Aboriginal not the only ‘offensive’ term
Mr Chandler and Mr Smith have also lodged a racial discrimination claim against the registrar in the Federal Court, after an attempt at mediation by the Australian Human Rights Commission failed.
In correspondence to the AHRC in November last year, the WA State Solicitor’s Office said other non-standard terms had been also removed from certificates because they were considered offensive.
“Other known words or expressions which may be regarded as offensive, disrespectful or hurtful include ‘bastard’, ‘illegitimate’ and ‘incinerated’ for cremated still-born babies,” the office wrote.
“References to a person’s race, such as ‘Aboriginal’ or ‘Japanese’ (particularly in pearling towns) were sometimes also recorded in birth registrations.
“Additionally, all these observations, words or expressions are redacted as they were not prescribed by regulation existing at the time and do not form part of the ‘official’ Register.”
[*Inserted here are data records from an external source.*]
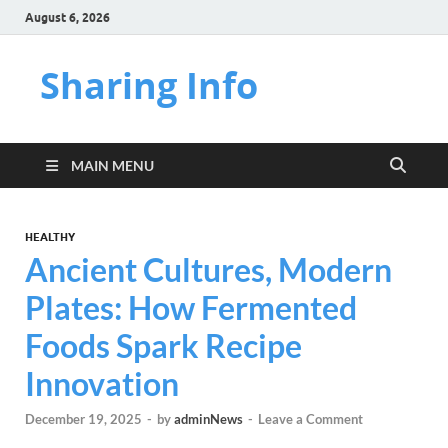
August 6, 2026
Sharing Info
MAIN MENU
HEALTHY
Ancient Cultures, Modern
Plates: How Fermented
Foods Spark Recipe
Innovation
December 19, 2025
-
by
adminNews
-
Leave a Comment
Both Dr Solonec and Dr Gregory said anyone who was researching their family tree, the most popular form of history in Australia, should be concerned about the amendment of certificates issued by the registrar.
“Loads of people are doing their family history and sometimes they find out some things that are shocking to them, other times they’re delighted to find out information,” Dr Gregory said.
“But the point is no one should change the past.
“This can’t be changed and for the registrar to be able to prevent people from knowing who their ancestors are, seems to me an appalling state of affairs.”